● **TASK TO COMPLETE**
Find "What follows is" in the material below, then write out that line and every line after it exactly, ending with the last one; skip the pictures.

SOURCE DATA: Begin

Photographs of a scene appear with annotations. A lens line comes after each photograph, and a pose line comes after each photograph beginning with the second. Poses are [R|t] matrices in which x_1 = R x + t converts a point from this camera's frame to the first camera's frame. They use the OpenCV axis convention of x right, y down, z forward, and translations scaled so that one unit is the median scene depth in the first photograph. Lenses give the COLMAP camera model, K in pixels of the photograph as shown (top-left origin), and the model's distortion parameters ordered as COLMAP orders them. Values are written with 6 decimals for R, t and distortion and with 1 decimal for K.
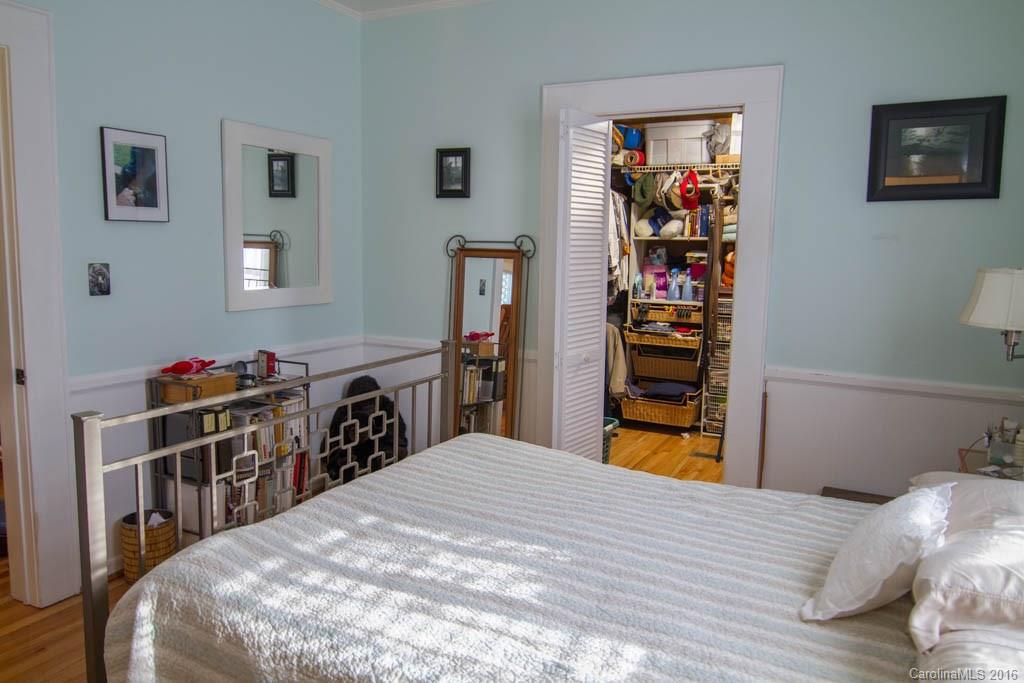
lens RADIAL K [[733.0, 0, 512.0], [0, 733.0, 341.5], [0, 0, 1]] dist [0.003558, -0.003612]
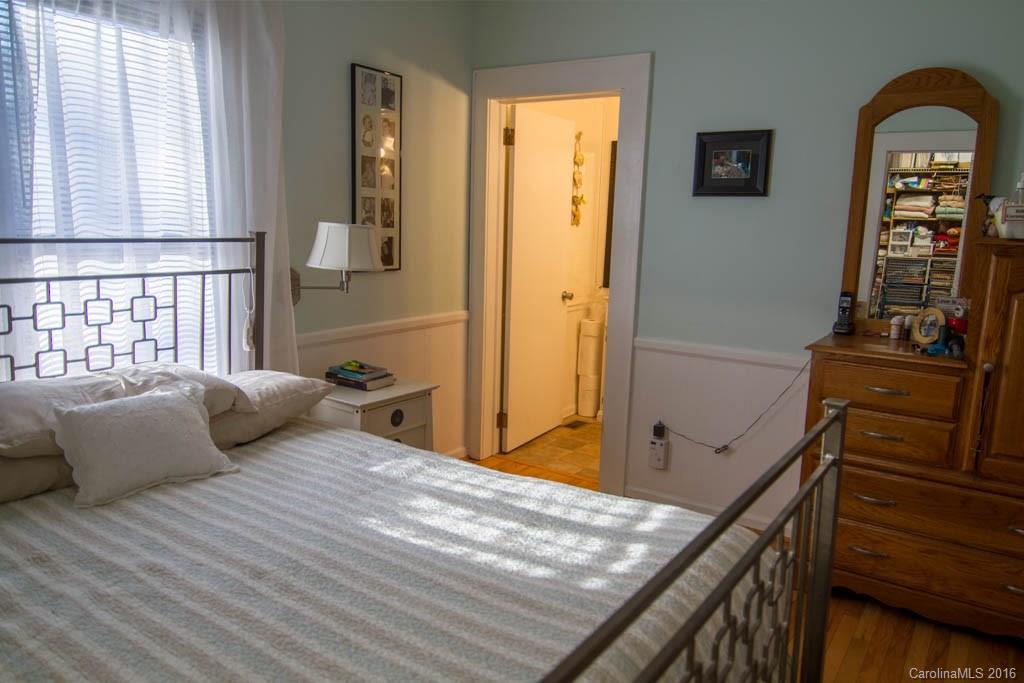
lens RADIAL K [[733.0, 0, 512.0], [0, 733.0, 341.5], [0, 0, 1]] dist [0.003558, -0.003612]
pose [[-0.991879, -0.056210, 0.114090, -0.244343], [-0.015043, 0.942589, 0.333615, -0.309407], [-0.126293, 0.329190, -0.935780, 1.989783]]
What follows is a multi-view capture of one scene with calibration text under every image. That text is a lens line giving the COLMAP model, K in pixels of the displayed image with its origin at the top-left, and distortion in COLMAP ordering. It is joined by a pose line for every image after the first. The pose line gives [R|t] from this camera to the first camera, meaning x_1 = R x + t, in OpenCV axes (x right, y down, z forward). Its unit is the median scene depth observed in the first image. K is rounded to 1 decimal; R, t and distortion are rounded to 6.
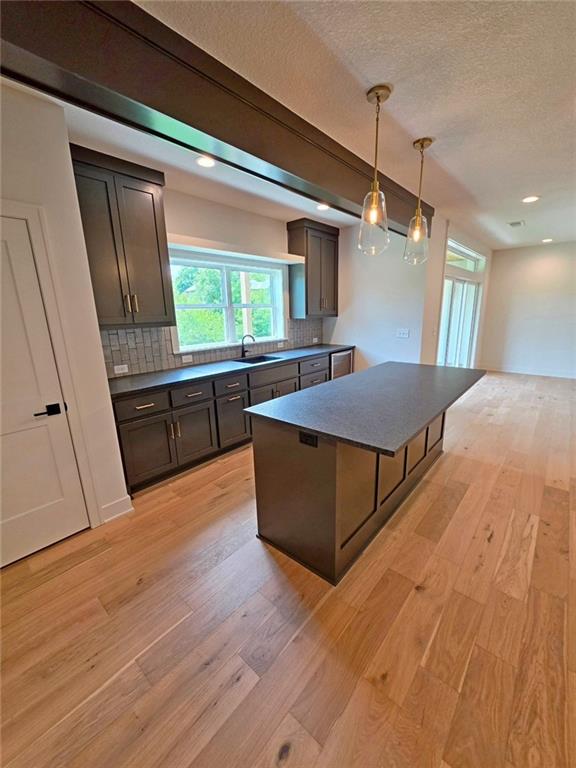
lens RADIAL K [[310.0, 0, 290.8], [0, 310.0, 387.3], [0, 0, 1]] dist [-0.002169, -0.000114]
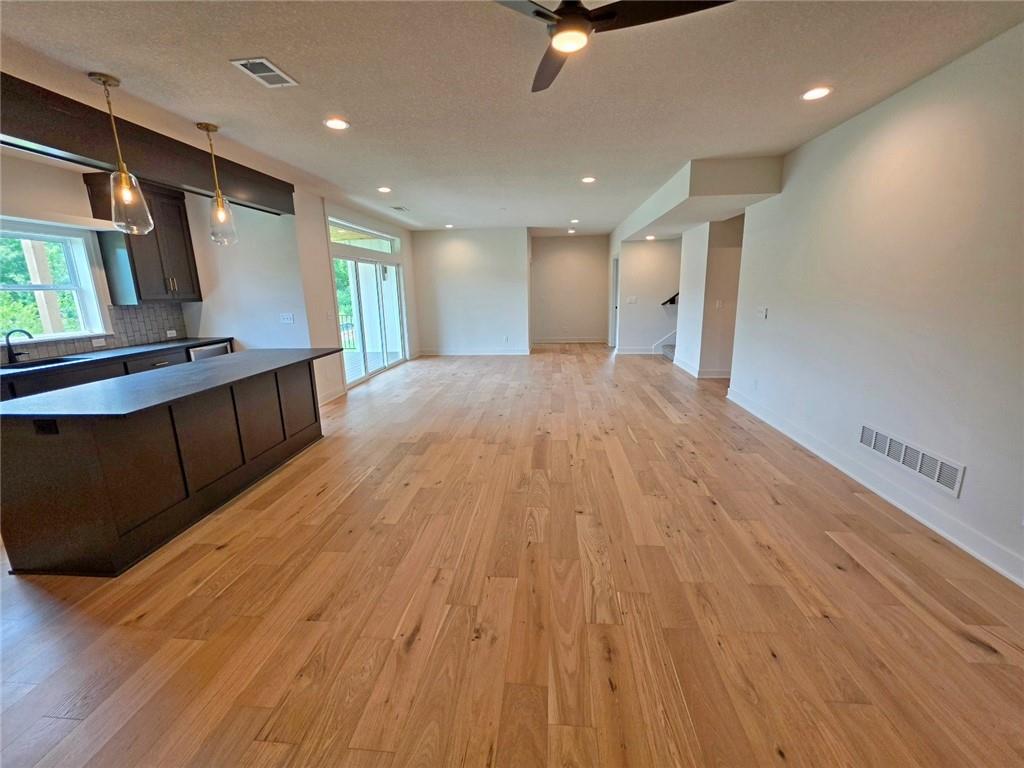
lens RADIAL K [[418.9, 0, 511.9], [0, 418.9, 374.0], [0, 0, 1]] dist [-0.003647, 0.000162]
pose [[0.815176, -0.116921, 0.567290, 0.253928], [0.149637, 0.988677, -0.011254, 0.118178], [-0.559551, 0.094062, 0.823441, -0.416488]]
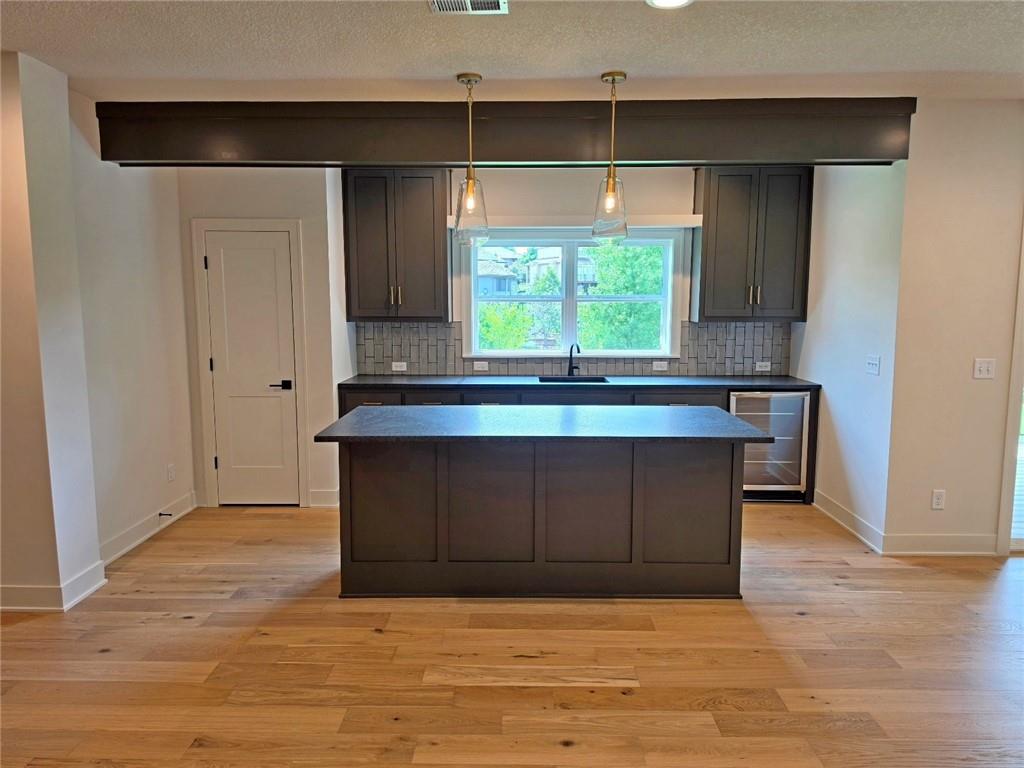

SOURCE DATA: End

● **REPLY TO THE EXERCISE**
What follows is a multi-view capture of one scene with calibration text under every image. That text is a lens line giving the COLMAP model, K in pixels of the displayed image with its origin at the top-left, and distortion in COLMAP ordering. It is joined by a pose line for every image after the first. The pose line gives [R|t] from this camera to the first camera, meaning x_1 = R x + t, in OpenCV axes (x right, y down, z forward). Its unit is the median scene depth observed in the first image. K is rounded to 1 decimal; R, t and distortion are rounded to 6.
lens RADIAL K [[310.0, 0, 290.8], [0, 310.0, 387.3], [0, 0, 1]] dist [-0.002169, -0.000114]
lens RADIAL K [[418.9, 0, 511.9], [0, 418.9, 374.0], [0, 0, 1]] dist [-0.003647, 0.000162]
pose [[0.815176, -0.116921, 0.567290, 0.253928], [0.149637, 0.988677, -0.011254, 0.118178], [-0.559551, 0.094062, 0.823441, -0.416488]]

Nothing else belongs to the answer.